AG Sessions will address DACA and sanctuary cities with Portland officials

United States Attorney General Jeff Sessions is coming to Portland today. On Sept. 5, Sessions announced the Deferred Action for Childhood Arrivals program known as DACA would be rescinded.

This news left many young, undocumented immigrants uncertain about their futures in the United States.
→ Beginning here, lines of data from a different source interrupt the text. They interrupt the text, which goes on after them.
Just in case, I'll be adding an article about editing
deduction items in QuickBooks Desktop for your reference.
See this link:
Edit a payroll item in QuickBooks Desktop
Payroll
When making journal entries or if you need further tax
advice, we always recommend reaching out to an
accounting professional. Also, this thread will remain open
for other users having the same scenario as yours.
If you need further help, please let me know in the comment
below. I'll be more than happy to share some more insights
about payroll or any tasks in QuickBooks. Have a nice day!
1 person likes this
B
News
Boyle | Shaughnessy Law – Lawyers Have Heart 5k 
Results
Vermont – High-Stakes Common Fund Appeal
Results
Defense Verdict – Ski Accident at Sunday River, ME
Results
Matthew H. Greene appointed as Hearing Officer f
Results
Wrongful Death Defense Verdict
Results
Today, two weeks after his DACA announcement, Sessions is planning to address immigration policy to a closed meeting of undisclosed officials in Portland, Oregon, according to Willamette Week.
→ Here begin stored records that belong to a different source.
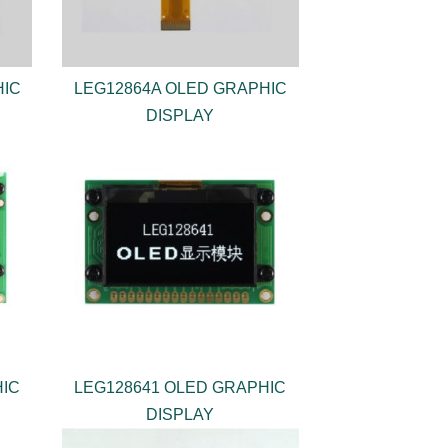
HIC
LEG12864A OLED GRAPHIC
DISPLAY
HIC
LEG128641 OLED GRAPHIC
DISPLAY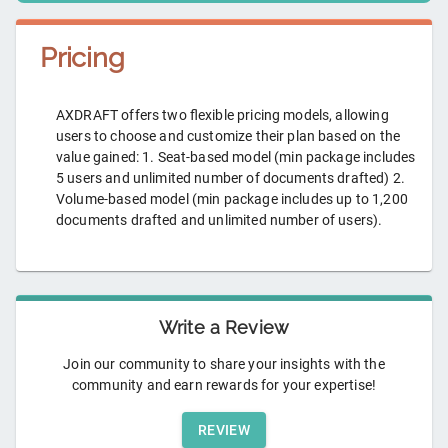
Pricing
AXDRAFT offers two flexible pricing models, allowing
users to choose and customize their plan based on the
value gained: 1. Seat-based model (min package includes
5 users and unlimited number of documents drafted) 2.
Volume-based model (min package includes up to 1,200
documents drafted and unlimited number of users).
Write a Review
Join our community to share your insights with the
community and earn rewards for your expertise!
REVIEW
It has since been confirmed that Sessions will be speaking at 1 p.m. at the United States Citizenship and Immigration Services offices at NW 14th and Overton in the Pearl District.
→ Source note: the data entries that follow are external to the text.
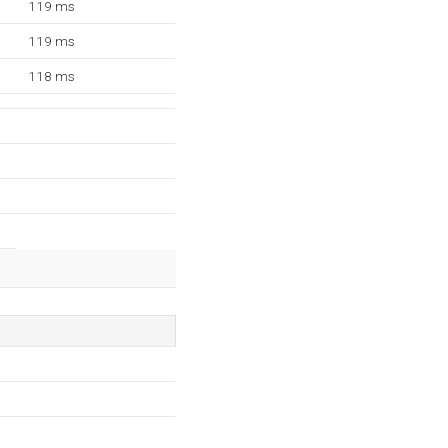
119 ms
119 ms
118 ms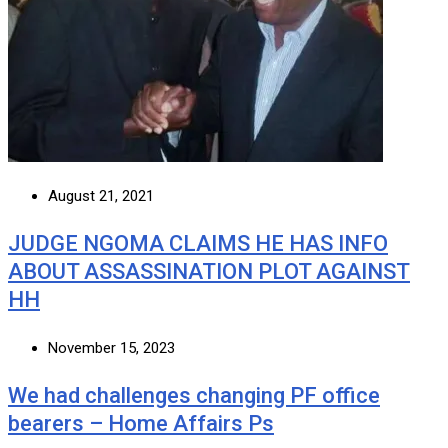
August 21, 2021
JUDGE NGOMA CLAIMS HE HAS INFO
ABOUT ASSASSINATION PLOT AGAINST
HH
November 15, 2023
We had challenges changing PF office
bearers – Home Affairs Ps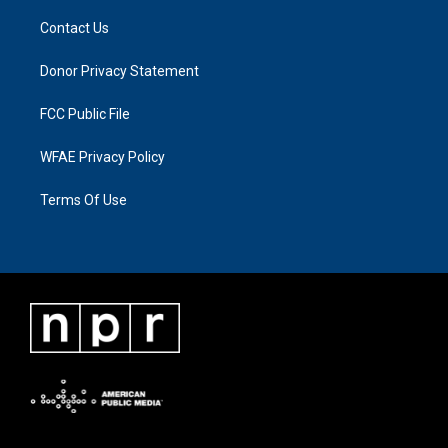
Contact Us
Donor Privacy Statement
FCC Public File
WFAE Privacy Policy
Terms Of Use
Approximately 800,000 DACA recipients have been granted the ability to live, work and study within the U.S. through the program former President Barack Obama enacted during his time in office.

Sept. 5 not only saw Sessions announcing the cutting of the Obama era policy, but also saw about a thousand people demonstrating in support of DACA recipients at Terry Schrunk Plaza here in Portland.

Sessions’ visit will likely be met with a similar size crowd when he comes into town today. As crucial details of the event—including where it will be held and who will be in attendance—are not known, organizers of the protest are scrambling to mobilize a protest at the appropriate location.

Voz Hispana Cambio Comunitario has joined with Milenio.org and Portland Resistance to coordinate the protest and find out more information about what the event will entail. The event page named “Protest Jeff Sessions in Portland” calls Sessions an immigration hardliner largely responsible for the end of DACA.

In the past, Sessions has warned sanctuary cities to expect punishment for their polices and threatened to withhold federal funding for cities whose police departments do not work with Immigration and Customs Enforcement, known as ICE.

“When cities like Philadelphia, Boston, or San Francisco advertise that they have these policies, the criminals take notice,” Sessions said in a July 12 speech on sanctuary cities. “According to a recent study from the University of California Riverside, cities with these policies have more violent crime on average than those that don’t.”

Sessions’ public reports on sanctuary cities and their policies in relation to crime rates have been misleading. According to researchers who published the study Sessions cited, the data does not actually reflect any significant correlation between violent crime and sanctuary policies.

Mother Jones just reported that on Sept. 15, a federal judge created a nationwide injunction blocking Sessions’ move to hold back funds from cities maintaining sanctuary status.